On previous releases from Brand New a very important component has been Jesse Lacey’s thought-provoking, hard-hitting lyrics, yet on ‘Daisy’ they are not as crucial. Often they are rendered near inaudible under a wave of distortion or are screamed in such a manner that they become incomprehensible. At other times there is less emphasis placed on them because of the increased appeal of the musicianship – not that the band have suddenly become virtuosos or anything, only their ability to craft interesting instrumentals has increased exponentially. Still, as you would expect, there is some strong lyrical work on ‘Daisy’, with lead single ‘At The Bottom’
captivatingly addressing themes such as envy and regret(“I watched you throw away your bouquet/now I think about you everyday”) and love (“some men die under the mountain just looking for gold/some die looking for a hand to hold”). Overall the song is propelled by the lyrics – a rarity on ‘Daisy’ – and bares much resemblance to ‘Jesus Christ’ from ‘TDAGARIM’.
Interestingly though, a recurring (possible) theme on ‘Daisy’ is the break-up of the band. In recent interviews Lacey has claimed that the band is “dead”, and certain lyrics on the album would support this claim. On album opener ‘Vices’ he screams “those days are dead” – though this could be in reference to fans alienated by the band’s progression. More revealing however, are the lines “I want to burn down everything we begun/ I want to kill and eat my young” from album closer, ‘Noro’

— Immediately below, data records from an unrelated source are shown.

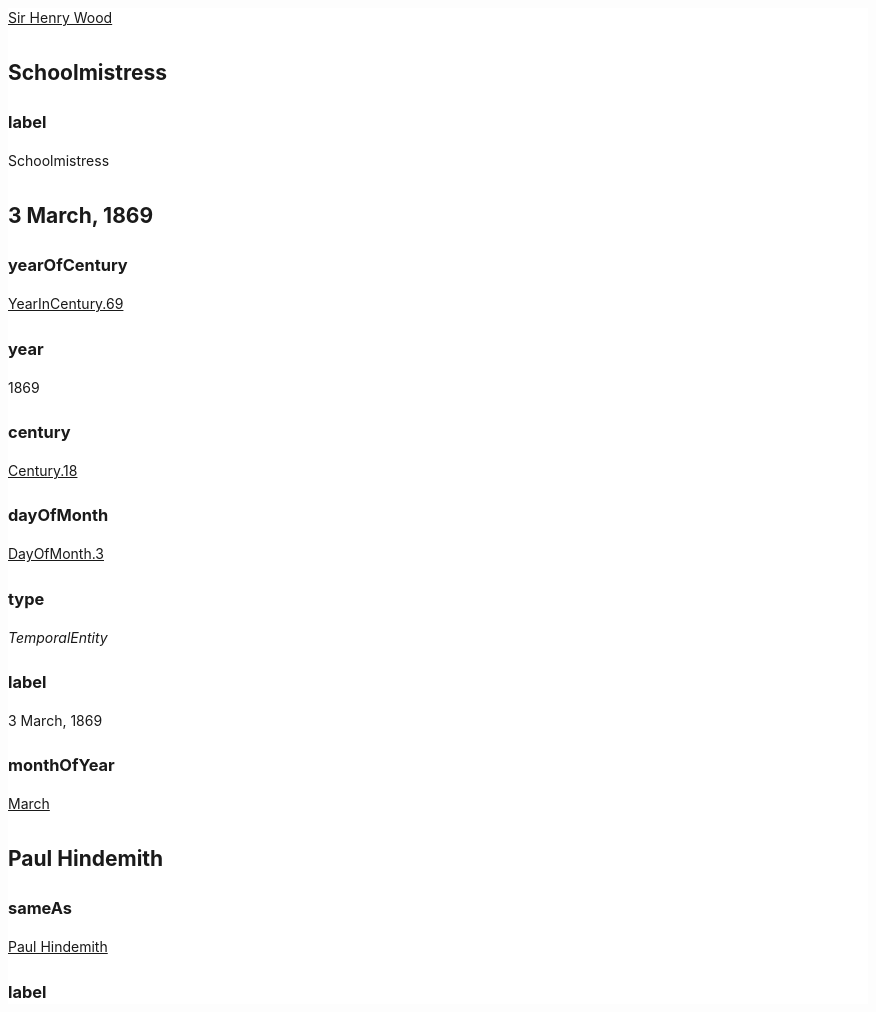 
[Sir Henry Wood](#Sir-Henry-Wood)

## Schoolmistress

### label


Schoolmistress

## 3 March, 1869

### yearOfCentury


[YearInCentury.69](#YearInCentury.69)

### year


1869

### century


[Century.18](#Century.18)

### dayOfMonth


[DayOfMonth.3](#DayOfMonth.3)

### type


*TemporalEntity*

### label


3 March, 1869

### monthOfYear


[March](#March)

## Paul Hindemith

### sameAs


[Paul Hindemith](#Paul-Hindemith)

### label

. It could be that ‘Noro’ is the band’s ‘goodbye song’, and if it is, it’s a great way to sign off. It is an ominous track with its haunting chants of “I’m on my way to hell”, it is also one of the best songs the band has ever recorded – even though it faces some stiff competition.
Throughout their career Brand New have progressed through a series of styles and genres: from pop-punk to alt-rock to post-hardcore to the alt-rock and indie found on ‘Daisy’. By changing stylistically from album to album they have developed accordingly with a lot of fans’ musical tastes and so have retained their support. However, they have also alienated swathes of their fan base by diversifying their style. ‘Daisy’ looks set to continue this trend. Some will welcome the grunge and alt-rock found on the album, while others will not. With more emphasis on musicianship rather than lyrics, ‘Daisy’ is a solid, captivating record, decidedly different to their previous work, yet a natural enough progression.